Rodri opéré du dos lundi : la tuile qui s’invite dans le dossier Real Madrid - Sport.fr
Manchester City a confirmé que son milieu passait sur le billard en début de semaine, sans date de retour communiquée. Un timing qui tombe très mal, alors que l'Espagnol vient de s'entendre avec la Maison Blanche. Il y a quelques jours à peine, il soulevait la Coupe du monde et…
Manchester City a confirmé que son milieu passait sur le billard en début de semaine, sans date de retour communiquée. Un timing qui tombe très mal, alors que l’Espagnol vient de s’entendre avec la Maison Blanche.
Il y a quelques jours à peine, il soulevait la Coupe du monde et repartait avec le trophée de meilleur joueur du tournoi sous le bras. Rodri était alors au sommet absolu.
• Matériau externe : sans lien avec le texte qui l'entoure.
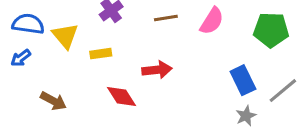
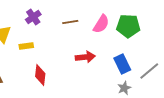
green pentagon: (271, 30) -> (128, 26), moved
red arrow: (157, 70) -> (85, 57), moved
red diamond: (121, 97) -> (40, 75), turned 40

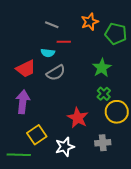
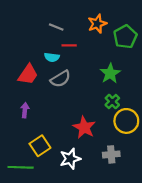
green pentagon: (116, 34) -> (125, 37), turned 30
red trapezoid: (26, 69) -> (28, 75), turned -30
purple arrow: (23, 102) -> (25, 110), size x0.6

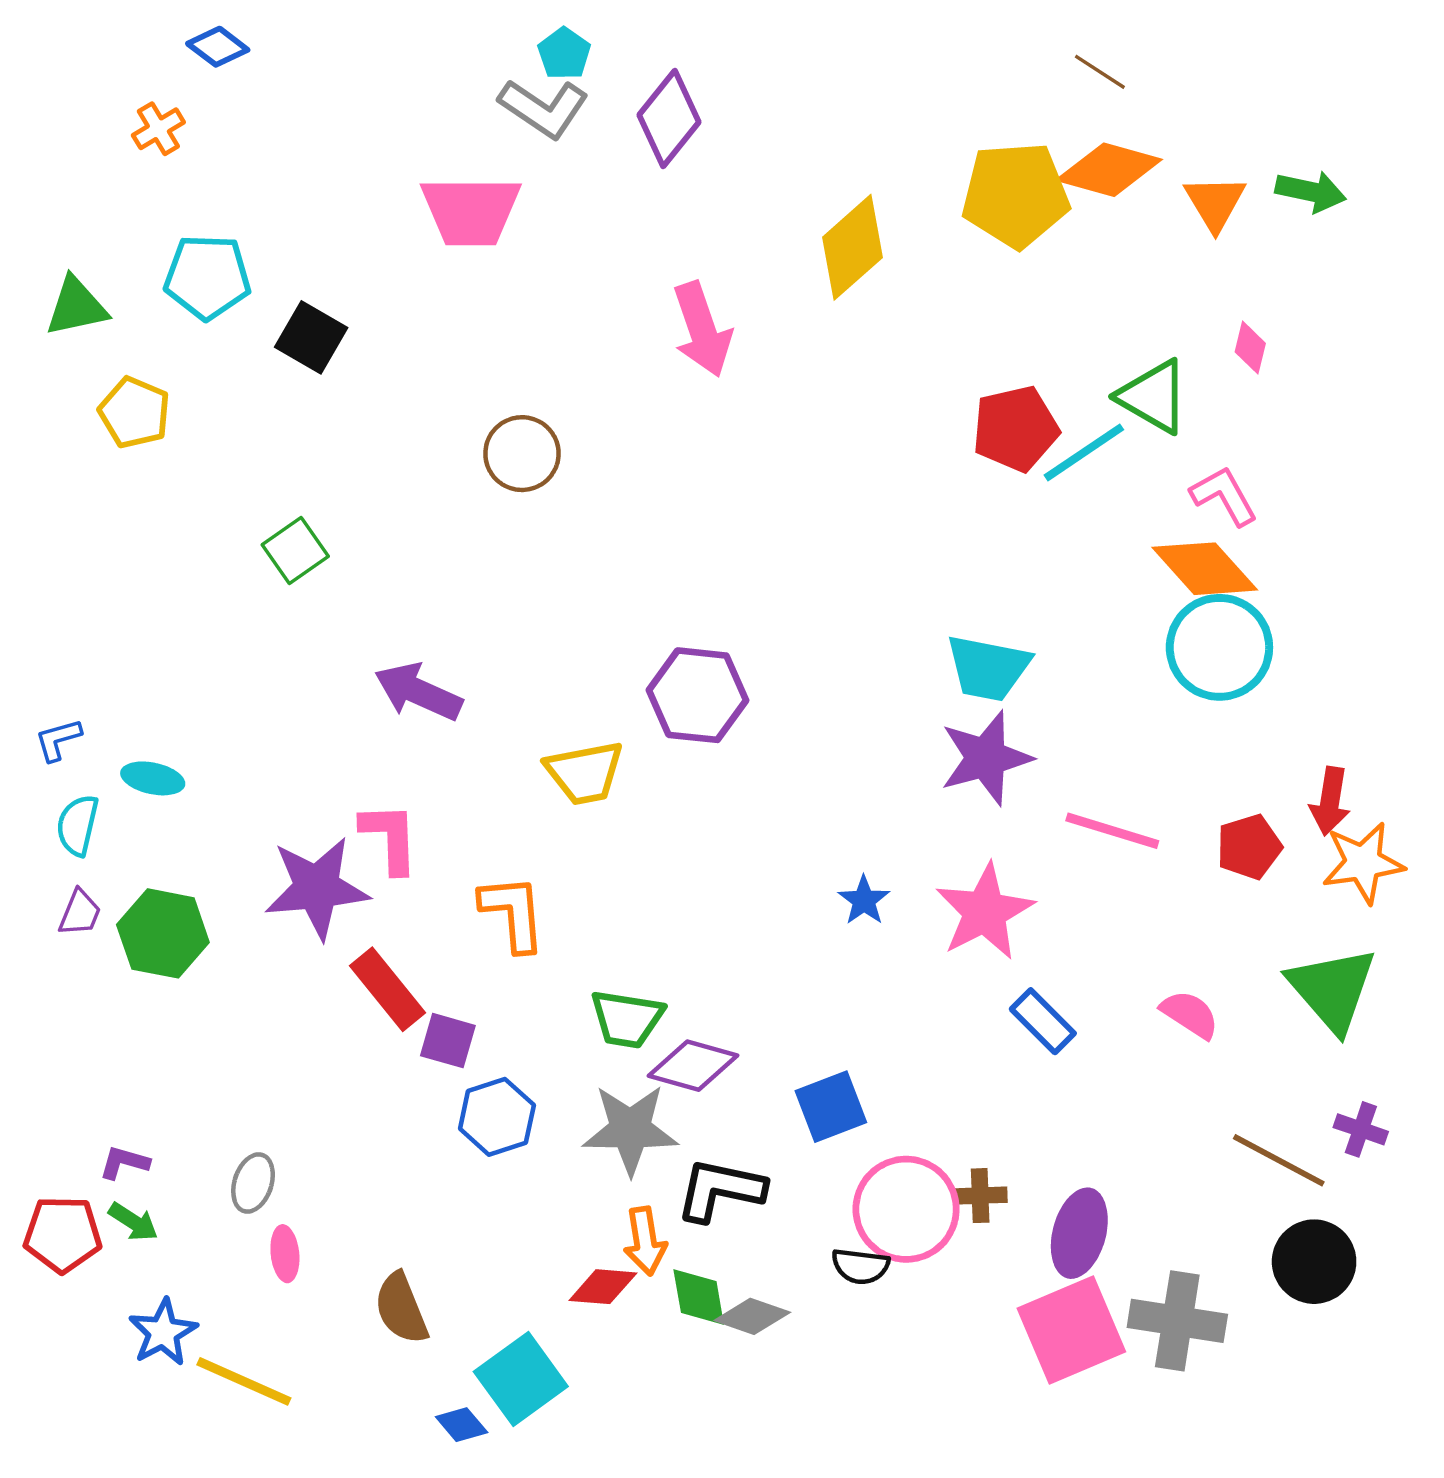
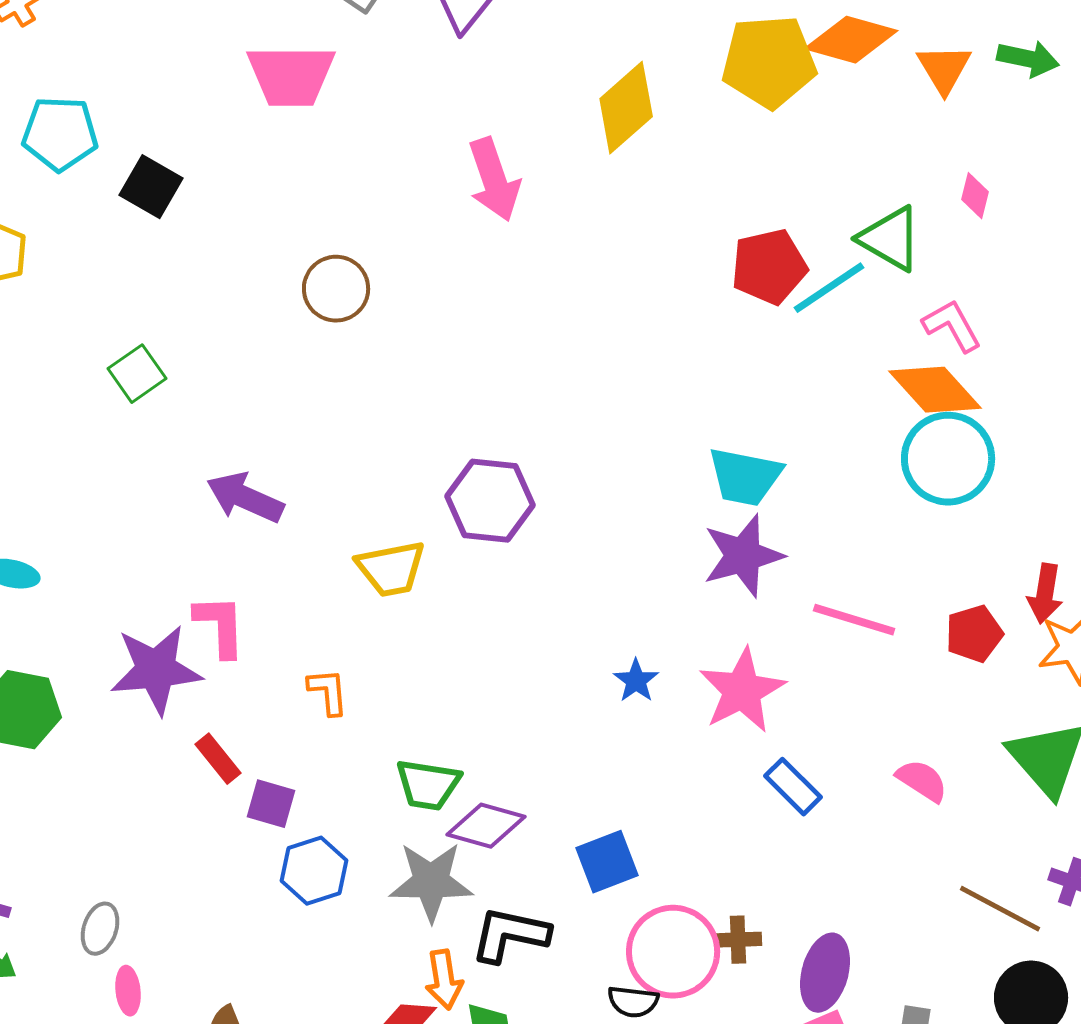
orange L-shape: (513, 913) -> (328, 692), size x0.7
red rectangle: (387, 989) -> (218, 759), size x0.7

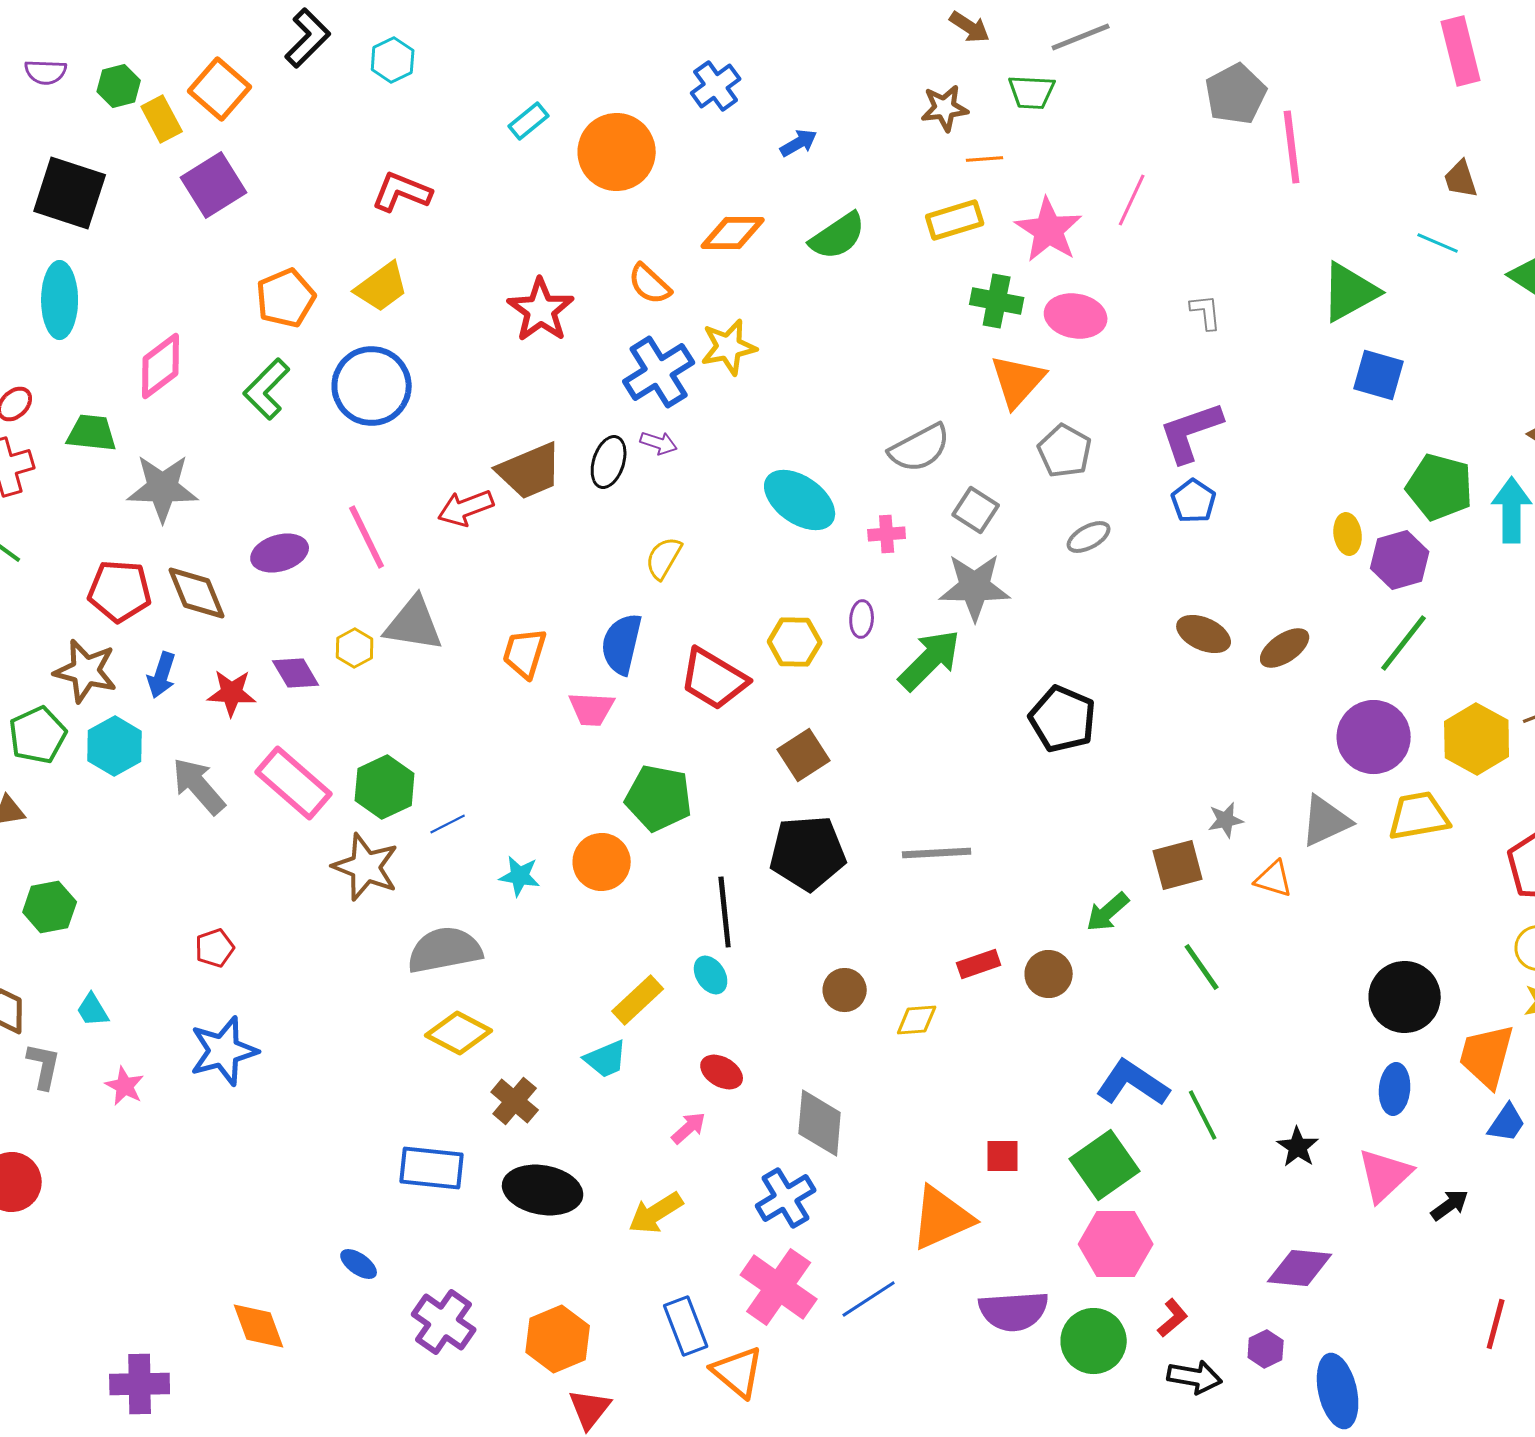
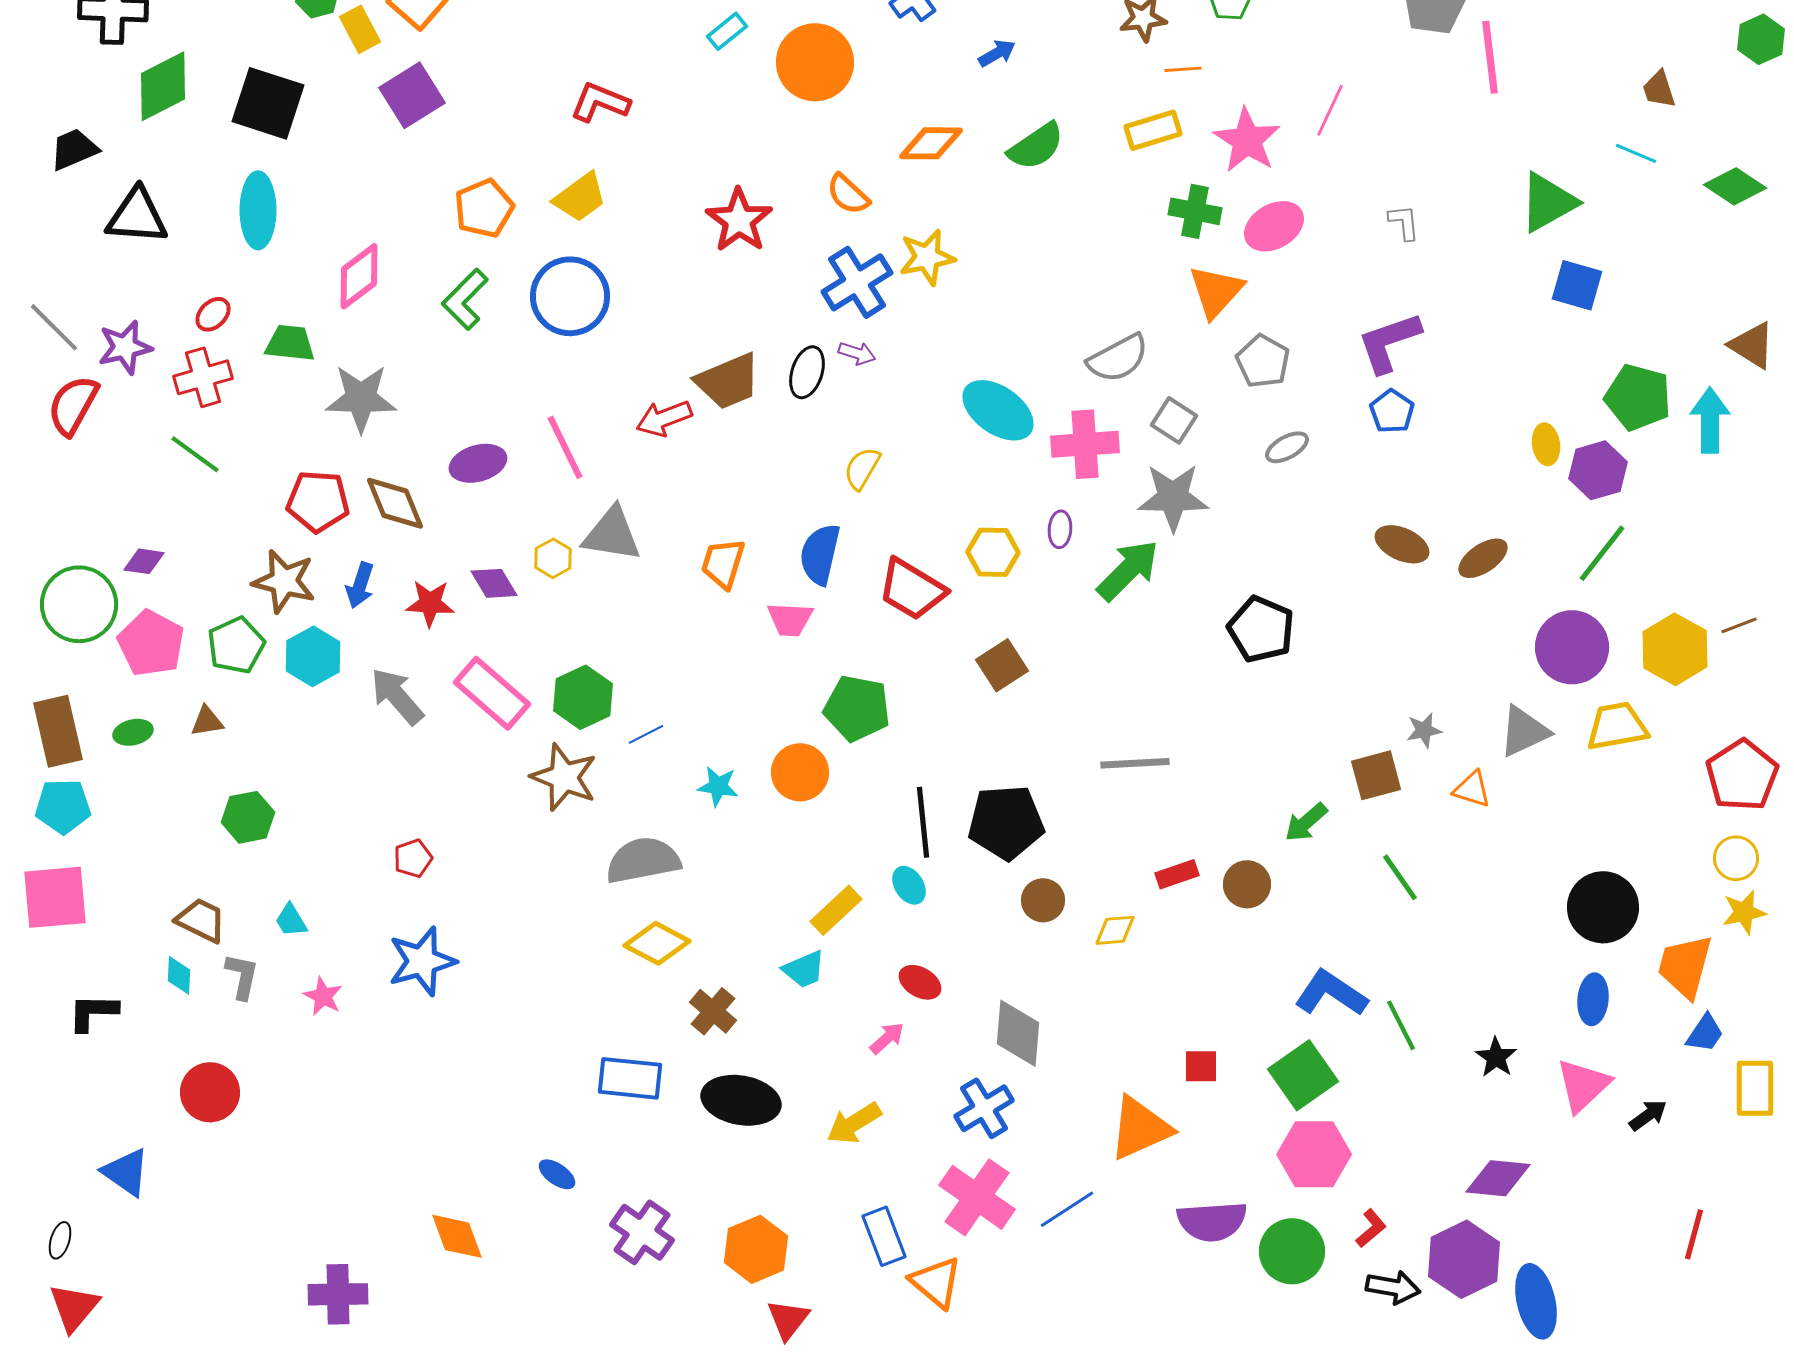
pink ellipse: (1076, 316) -> (1274, 226), turned -40
pink cross: (887, 534) -> (1085, 444), size x1.8
black pentagon: (808, 853) -> (1006, 822), moved
purple hexagon: (1266, 1349) -> (1464, 1259), size x2.0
Le voilà qui s’apprête à retrouver un bloc opératoire.
Le verdict est tombé vendredi, par la voix du manager de Manchester City, Enzo Maresca : son milieu de terrain doit subir une intervention au dos. La date de retour ? Inconnue. C’est bien tout le problème.
Un calendrier qui pique
L’intervention est programmée en début de semaine. Rien d’alarmant sur le fond — le dos, chez un joueur de 30 ans qui enchaîne les saisons à haute intensité, cela se soigne —, mais tout est dans le tempo. Car pendant ce temps, le Real Madrid avance ses pions. Vite.
Selon Matteo Moretto, de Marca, l’Espagnol et le club merengue se sont entendus ces dernières heures sur les clauses de son futur contrat. Reste l’indemnité, que les Madrilènes espèrent contenir autour de 60 millions d’euros, en s’appuyant sur une échéance contractuelle fixée à juin 2027 et sur le refus persistant du joueur de parapher la prolongation proposée par les Cityzens.
Une opération, dans ce contexte, ça change quoi ? Tout et rien. Rien, parce qu’aucune des deux parties ne semble prête à reculer. Tout, parce qu’un club qui s’apprête à dépenser plusieurs dizaines de millions n’aime pas les zones d’ombre médicales.
City n’a pas encore rendu les armes
Interrogé sur la valse des rumeurs, Maresca a botté en touche avec un compliment appuyé : selon lui, n’importe quel entraîneur aimerait disposer d’un joueur pareil. Traduction : les Sky Blues ne comptent pas ouvrir la porte gratuitement.
Il faut dire que la situation a de quoi agacer du côté de l’Etihad. Rodri, c’est le pivot autour duquel Pep Guardiola avait bâti son cycle le plus abouti. Le laisser filer vers Madrid, dans le même été que celui où il a été sacré champion du monde, ça a des allures de mauvaise blague. Ou plutôt : de sanction. Celle d’une prolongation jamais signée.
Et si le dos changeait la donne ?
L’ancien du Villarreal et de l’Atlético (une saison, 2018-2019) a déjà connu un pépin autrement plus lourd : une rupture des ligaments croisés en septembre 2024, qui l’avait tenu éloigné de longs mois. Sa saison 2025-2026 en club, hachée, n’avait rien de mémorable. Puis le Mondial est arrivé.
C’est précisément ce contraste qui rend le dossier si volatil. Une convalescence qui s’éternise, et les Merengues pourraient réclamer une décote. Une reprise rapide, et le rapport de force reste inchangé.
Le feuilleton reste donc entier. Avec une inconnue de plus, et un chirurgien dans la boucle.